2

I am trying to get some table data imported from PostgreSQL to HDFS using Sqoop. Now due to licensing constraints, Sqoop does not come packaged with JDBC drivers for all JDBC compliant databases. PostgreSQL is one of them. In order to interact with this database, Sqoop needs the relevant JDBC driver to be installed into a preset classpath (typically $SQOOP_HOME/lib).

In my case, the Hadoop administrator does not provide me write access to this predefined classpath. Is there any alternate way to instruct Sqoop client to look into some path (say, my home directory) instead of or in addition to the preset location?

I looked into the official Apache documentation and searched the internet, but could not fetch any answer. Could anyone please help?

Thanks !

Tapas Saha
  • 61
  • 1
  • 5
  • This [question](http://stackoverflow.com/questions/19597328/sqoop-sqlserver-failed-to-load-driver-appropriate-connection-manager-is-not-be) might be useful. – Dev Aug 30 '16 at 08:13

3 Answers3

4

I got this working yesterday. Below are the steps to follow.

  1. Download the appropriate JDBC driver from here
  2. Put the jar file under the directory of choice. I chose the hadoop cluster user's home directory i.e. /home/myuser
  3. export HADOOP_CLASSPATH="/home/myuser/postgresql-9.4.1209.jar" (replace /home/myuser/postgresql-9.4.1209.jar with your path and jar file name)
  4. To perform Sqoop import you may use the below command.

    sqoop import --connect 'jdbc:postgresql://<postgres_server_url>:<postgres_port>/<db_name>' --username <db_user_name> --password <db_user_password> --table <db_table_name> --warehouse-dir <existing_empty_hdfs_directory>

  5. To perform Sqoop export you may use the below command.

    sqoop export --connect 'jdbc:postgresql://<postgres_server_url>:<postgres_port>/<db_name>' --username <db_user_name> --password <db_user_password> --table <db_table_name> --export-dir <existing_hdfs_path_containing_export_data>

Tapas Saha
  • 61
  • 1
  • 5
  • This doesn't fix sql anywhere with sqoop `/opt/sqlanywhere17/java/sajdbc4.jar`, I still get no `dbjdbc17 in java.library.path` – Petro Oct 22 '19 at 13:22
2

As per Sqoop docs,

-libjars <comma separated list of jars>- specify comma separated jar files to include in the classpath.
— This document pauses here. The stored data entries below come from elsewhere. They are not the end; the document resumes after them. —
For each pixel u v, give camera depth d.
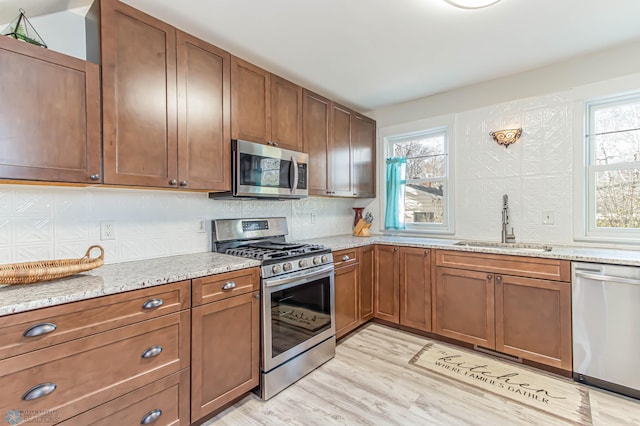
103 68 1.50
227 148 2.09
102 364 1.29
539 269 2.22
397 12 1.82
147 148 1.67
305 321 2.24
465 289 2.57
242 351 1.86
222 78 2.06
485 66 2.59
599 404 1.84
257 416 1.78
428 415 1.77
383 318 3.10
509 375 2.19
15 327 1.08
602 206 2.46
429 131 3.40
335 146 3.10
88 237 1.75
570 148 2.54
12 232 1.50
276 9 1.78
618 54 2.32
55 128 1.36
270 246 2.48
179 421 1.56
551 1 1.73
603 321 1.97
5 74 1.23
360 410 1.82
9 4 1.46
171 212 2.14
Make sure you use -libjars as first argument in the command.

EDIT :

According to docs,

The -files, -libjars, and -archives arguments are not typically used with Sqoop, but they are included as part of Hadoop’s internal argument-parsing system.

So, JDBC client jars need to be put at $SQOOP_HOME/lib.

Dev
  • 13,492
  • 19
  • 81
  • 174
  • 1
    I tried this sqoop import --libjars /home/myuser/postgresql-9.4.1209.jar --connect 'jdbc:postgres://:5432/' --username -P --table And get the below error ERROR tool.BaseSqoopTool: Got error creating database manager: java.io.IOException: No manager for connect string: jdbc:postgres://xxxx.xxxxx.xxxx:5432/xxxxxx at org.apache.sqoop.ConnFactory.getManager(ConnFactory.java:192) at org.apache.sqoop.tool.BaseSqoopTool.init(BaseSqoopTool.java:256) at org.apache.sqoop.tool.ImportTool.init(ImportTool.java:89) ..... – Tapas Saha Aug 30 '16 at 07:10
  • @TapasSaha I tried at my end and got the same error. I updated answer with details – Dev Aug 30 '16 at 07:30
0

I had recently experienced issue with this -libjars option. It doesn't work perfectly. Probably this issue is propagated from Hadoop jar command line option. Possible option is to specify your extra jars using HADOOP_CLASSPATH environmental variable.

You have to export path to your driver jar file.

export HADOOP_CLASSPATH=<path_to_driver_jar>.jar

After this, it can correctly pick up the jar file you specified. -libjars option doesn't correctly pick the file. I noticed this in sqoop version 1.4.6.

Piyush Patel
  • 1,646
  • 1
  • 14
  • 26